## Data extract

________________________________________

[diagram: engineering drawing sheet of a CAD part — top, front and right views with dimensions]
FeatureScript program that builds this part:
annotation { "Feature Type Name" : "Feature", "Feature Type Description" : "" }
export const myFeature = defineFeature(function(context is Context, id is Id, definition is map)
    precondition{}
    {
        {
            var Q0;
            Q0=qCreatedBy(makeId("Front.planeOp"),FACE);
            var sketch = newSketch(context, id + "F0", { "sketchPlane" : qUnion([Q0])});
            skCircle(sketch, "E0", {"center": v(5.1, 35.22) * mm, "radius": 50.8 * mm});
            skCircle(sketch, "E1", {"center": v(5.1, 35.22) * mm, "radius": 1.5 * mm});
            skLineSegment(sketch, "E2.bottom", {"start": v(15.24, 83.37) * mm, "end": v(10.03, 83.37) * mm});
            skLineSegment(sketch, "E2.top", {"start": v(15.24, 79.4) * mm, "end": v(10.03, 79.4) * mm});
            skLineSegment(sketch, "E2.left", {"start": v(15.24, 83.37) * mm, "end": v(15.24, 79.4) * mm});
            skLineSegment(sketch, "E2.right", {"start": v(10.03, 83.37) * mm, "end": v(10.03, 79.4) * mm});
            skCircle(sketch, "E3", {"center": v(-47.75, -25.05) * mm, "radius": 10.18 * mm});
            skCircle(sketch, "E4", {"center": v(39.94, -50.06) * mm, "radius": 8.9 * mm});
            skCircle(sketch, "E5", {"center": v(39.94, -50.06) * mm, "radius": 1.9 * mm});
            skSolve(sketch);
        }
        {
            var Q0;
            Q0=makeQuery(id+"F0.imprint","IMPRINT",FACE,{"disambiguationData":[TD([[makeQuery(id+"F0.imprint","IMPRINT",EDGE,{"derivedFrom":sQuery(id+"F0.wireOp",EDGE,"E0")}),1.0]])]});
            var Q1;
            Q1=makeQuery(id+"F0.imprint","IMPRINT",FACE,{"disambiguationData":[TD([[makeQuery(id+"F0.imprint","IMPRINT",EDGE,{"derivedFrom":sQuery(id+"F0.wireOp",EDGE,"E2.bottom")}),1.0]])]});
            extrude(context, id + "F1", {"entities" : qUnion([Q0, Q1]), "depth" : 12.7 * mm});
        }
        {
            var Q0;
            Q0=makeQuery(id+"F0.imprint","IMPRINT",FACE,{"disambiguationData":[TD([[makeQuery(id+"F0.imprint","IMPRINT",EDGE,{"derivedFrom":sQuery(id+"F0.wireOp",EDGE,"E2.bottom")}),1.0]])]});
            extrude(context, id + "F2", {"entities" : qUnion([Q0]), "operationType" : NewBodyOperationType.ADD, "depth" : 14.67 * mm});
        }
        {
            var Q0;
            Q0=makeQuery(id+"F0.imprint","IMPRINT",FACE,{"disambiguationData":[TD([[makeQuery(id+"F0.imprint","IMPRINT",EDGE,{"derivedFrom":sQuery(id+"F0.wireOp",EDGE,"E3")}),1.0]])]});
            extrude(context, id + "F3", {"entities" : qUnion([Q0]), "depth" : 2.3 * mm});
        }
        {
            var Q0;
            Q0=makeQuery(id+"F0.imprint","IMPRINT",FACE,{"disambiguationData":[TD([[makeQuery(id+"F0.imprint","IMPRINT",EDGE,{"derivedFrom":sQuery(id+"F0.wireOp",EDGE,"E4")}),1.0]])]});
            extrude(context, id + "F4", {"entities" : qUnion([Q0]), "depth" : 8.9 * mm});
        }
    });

________________________________________

## Exercise task
List every line in the records that contains the string "part". Only matches with the same uppercase and lowercase letters count.

## Task response
[diagram: engineering drawing sheet of a CAD part — top, front and right views with dimensions]
FeatureScript program that builds this part:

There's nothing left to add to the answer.